Let’s start with a simple function that has ffmpeg installed. This will allow us to split a video into many frames.

import sieve

@sieve.function(
    name="video_face_detector",
    system_packages=["ffmpeg"],
)
def detector(video: sieve.File):
    """
    :param video: a video to process
    :return: a bunch of face coordinates, yielded
    """
    return

Now let’s write code that splits the video into frames and starts passing it into a face detector. In this case, we’ll use a face detection model that is already available on Sieve, though you could also deploy your own.

import sieve
import concurrent.futures

@sieve.function(
    name="video_face_detector",
    system_packages=["ffmpeg"],
)
def detector(video: sieve.File):
    """
    :param video: a video to process
    :return: a bunch of face coordinates, yielded
    """

    import os
    import subprocess
    import glob
    import shutil
    import time

    print("Starting video face detection...")
    video_path = video.path

    face_detector = sieve.function.get("sieve/mediapipe_face_detector")

    temp_dir ='temp'
    # delete temp dir if it exists
    if os.path.exists(temp_dir):
        shutil.rmtree(temp_dir)
    os.makedirs(temp_dir, exist_ok=True)

    # extract frames from video
    subprocess.run(["ffmpeg", "-i", video_path, "-qscale:v", "2", f"{temp_dir}/%06d.jpg", '-loglevel', 'error'])

    # get list of frames
    frames = glob.glob(f"{temp_dir}/*.jpg")
    frames.sort()

    # make directory for output
    output_dir = 'output'
    # delete output dir if it exists
    if os.path.exists(output_dir):
        shutil.rmtree(output_dir)
    os.makedirs(output_dir, exist_ok=True)

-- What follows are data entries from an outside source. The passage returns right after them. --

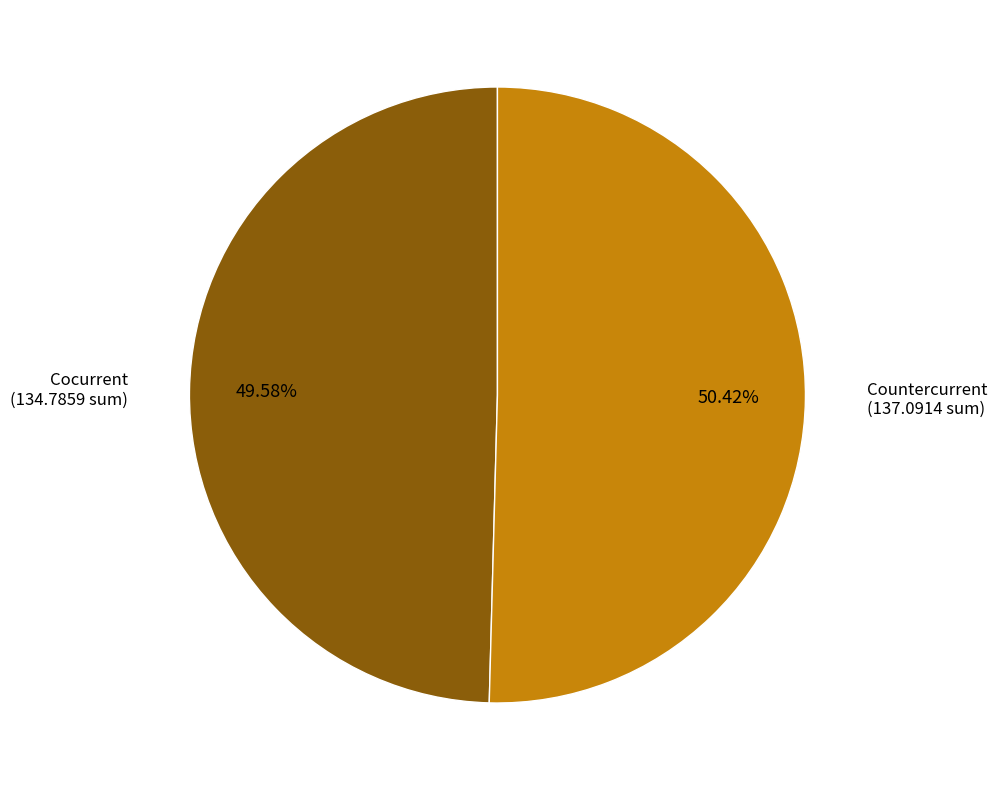

To the nearest percent, what is the difference between the largest and smallest slice percentages?

1%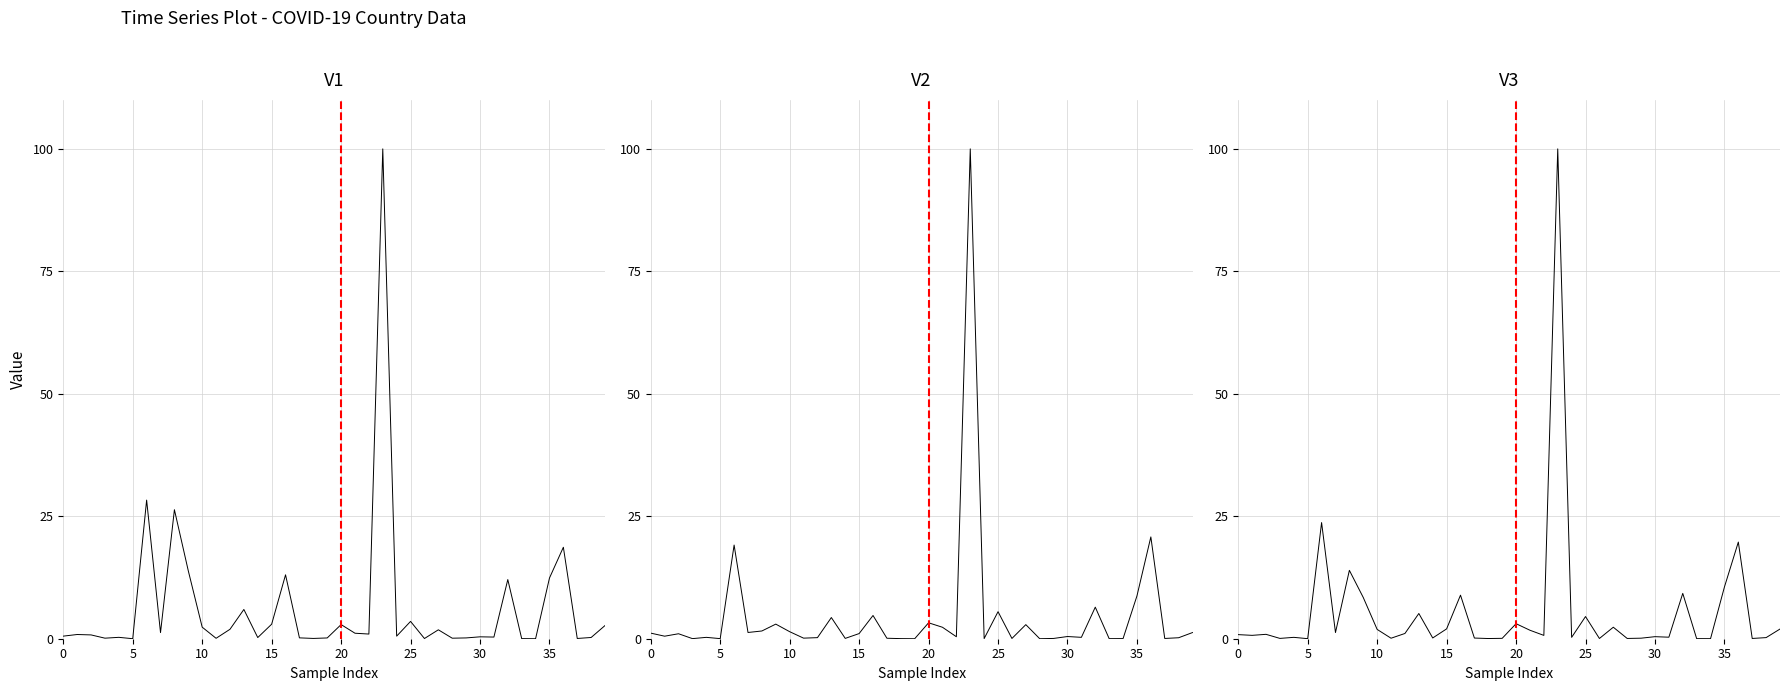

How many interior local peaks does the V2 series have?

13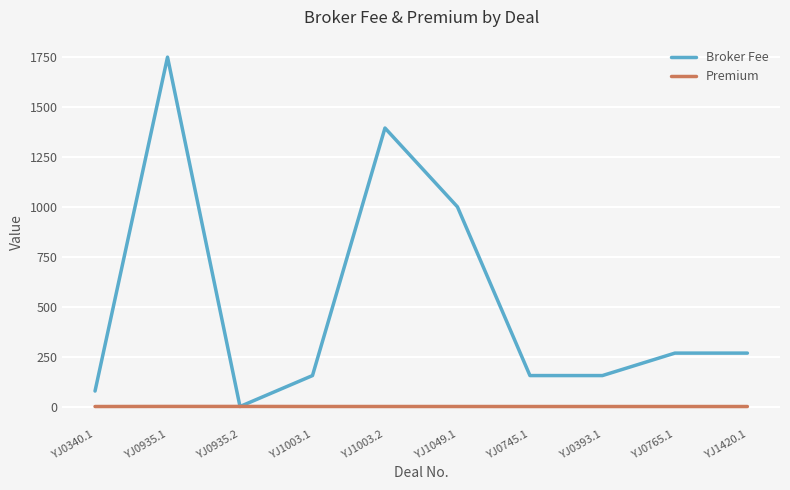

What is the spread (max minus min) of values at YJ0935.1?

1749.6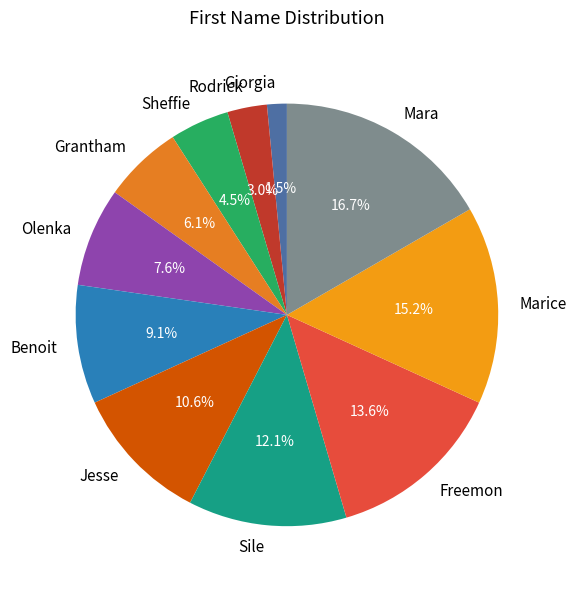

Which slice is the smallest?

Giorgia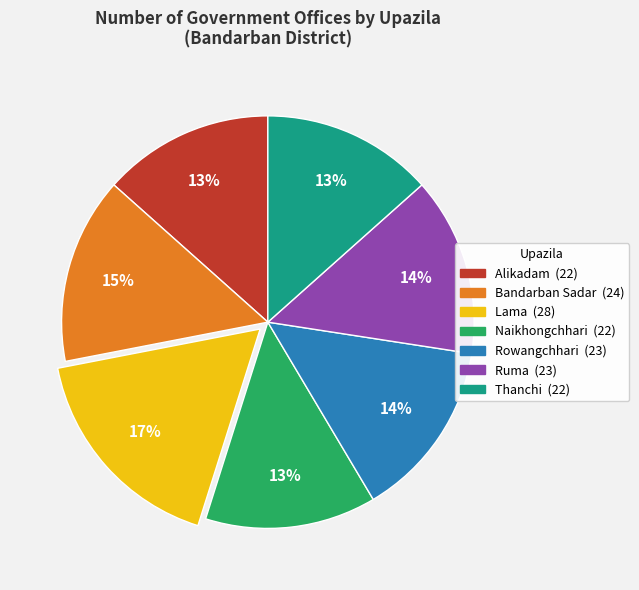

Combined, do Alikadam and Bandarban Sadar account for over 50%?

No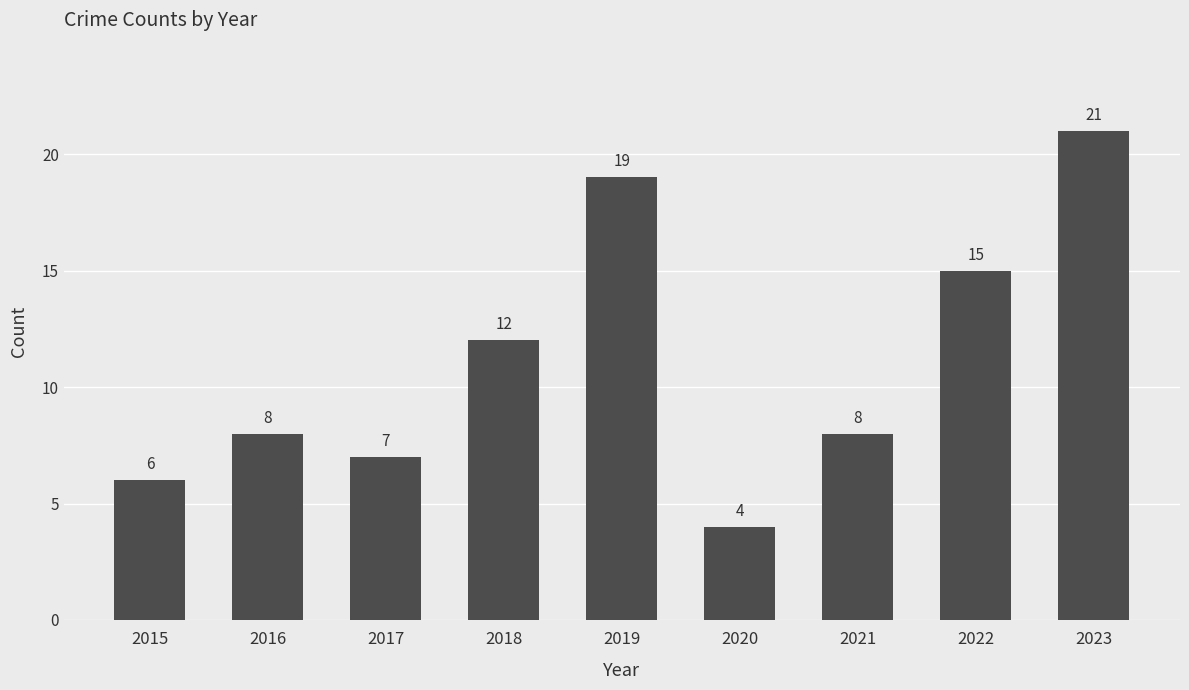

What is the ratio of the value at 2022 to the value at 2016?

1.9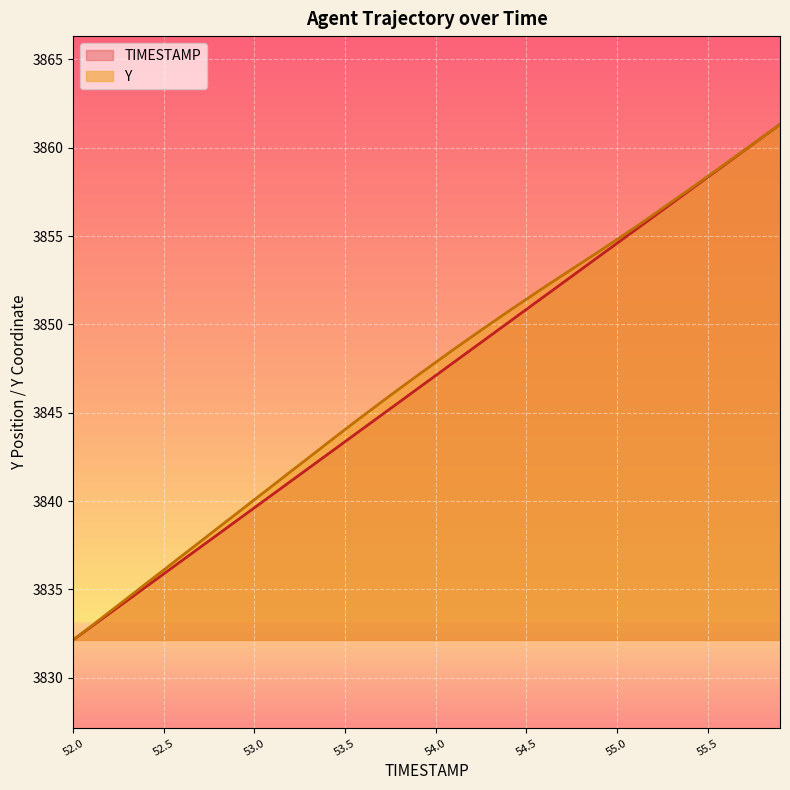

What is the approximate value of TIMESTAMP at 52.7?

3837.4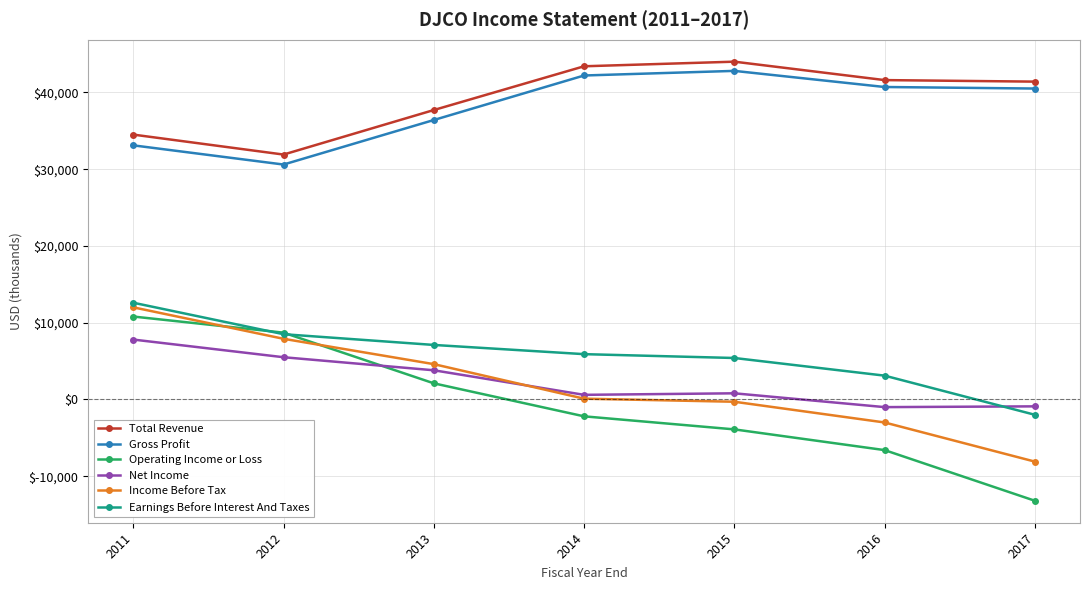

True or false: Earnings Before Interest And Taxes has a value of 3666 at 2013.

False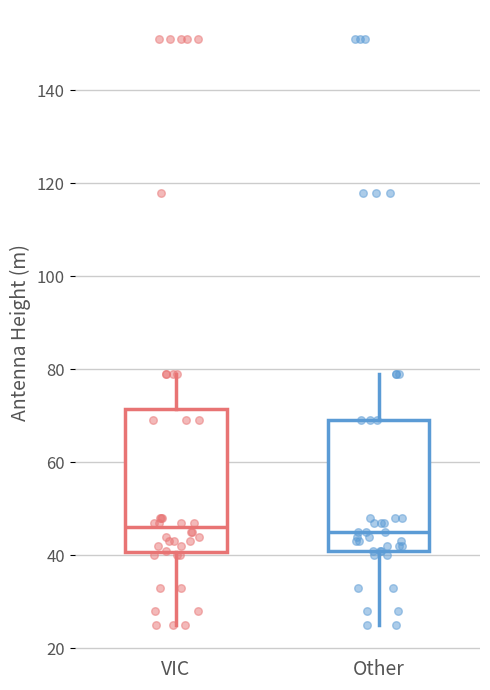

Reading left to right, transcribe this box plot: for each box, give where its median line is, the range the box spans, and where its two whiskers end, as read against the y-axis. The values are not printed on the chart, so give them approximately, as read against the axis.

VIC: median 46, box 40 to 72, whiskers 26 to 80
Other: median 46, box 42 to 70, whiskers 26 to 80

    # start joining frames back together as they finish
    imgs = [sieve.File(path=frame) for frame in frames]
    with concurrent.futures.ThreadPoolExecutor() as executor:
        count = 0
        for job in executor.map(face_detector.push, imgs):
            t = time.time()
            res = list(job.result())
            yield {
                "frame_number": count,
                "boxes": res[0]["boxes"],
            }
            print(f"Detected faces in frame {count} in {time.time() - t} seconds")
            count += 1

    # delete temp dir
    shutil.rmtree(temp_dir)

if __name__=="__main__":
    video = sieve.File(url="https://storage.googleapis.com/mango-public-models/david.mp4")

    # Calling detector.run both deploys and runs the current version of your code
    for detection in detector.run(video):
        print(detection)

Once defined, you can run this as follows. You’ll notice the code calling detector.run directly, where detector is the actual function annotated with @sieve.function. In this case, the function will first deploy and then will be remotely called.

$ python file.py

You can view this job on your dashboard, or start seeing data stream to your terminal.